Print only the lines below, from the very first to the one containing "messages will be", exactly as they stand. Do not print pictures.

DATA PROVIDED –
○ ○ ○ ○ ○
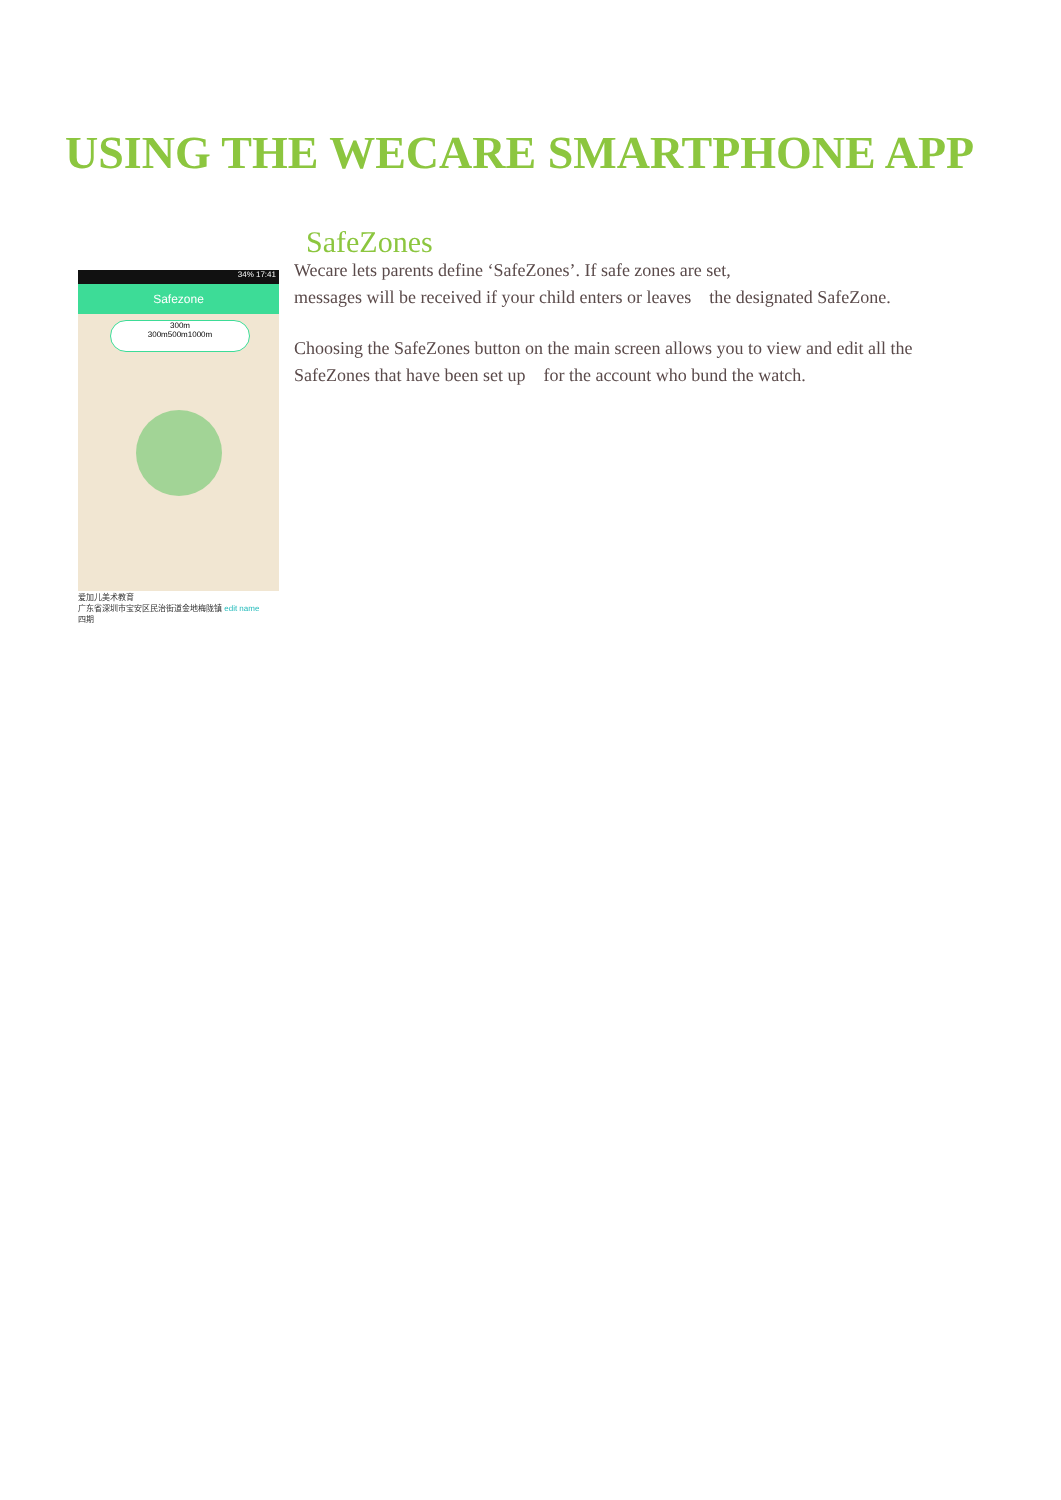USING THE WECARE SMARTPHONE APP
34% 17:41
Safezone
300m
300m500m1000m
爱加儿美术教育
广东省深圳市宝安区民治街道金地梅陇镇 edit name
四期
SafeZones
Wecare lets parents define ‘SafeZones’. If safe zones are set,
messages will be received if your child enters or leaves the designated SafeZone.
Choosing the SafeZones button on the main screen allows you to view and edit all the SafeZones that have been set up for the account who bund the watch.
○ ○ ○ ○ ○
SOLUTION FOR THIS PROBLEM –
USING THE WECARE SMARTPHONE APP
34% 17:41
Safezone
300m
300m500m1000m
爱加儿美术教育
广东省深圳市宝安区民治街道金地梅陇镇 edit name
四期
SafeZones
Wecare lets parents define ‘SafeZones’. If safe zones are set,
messages will be received if your child enters or leaves the designated SafeZone.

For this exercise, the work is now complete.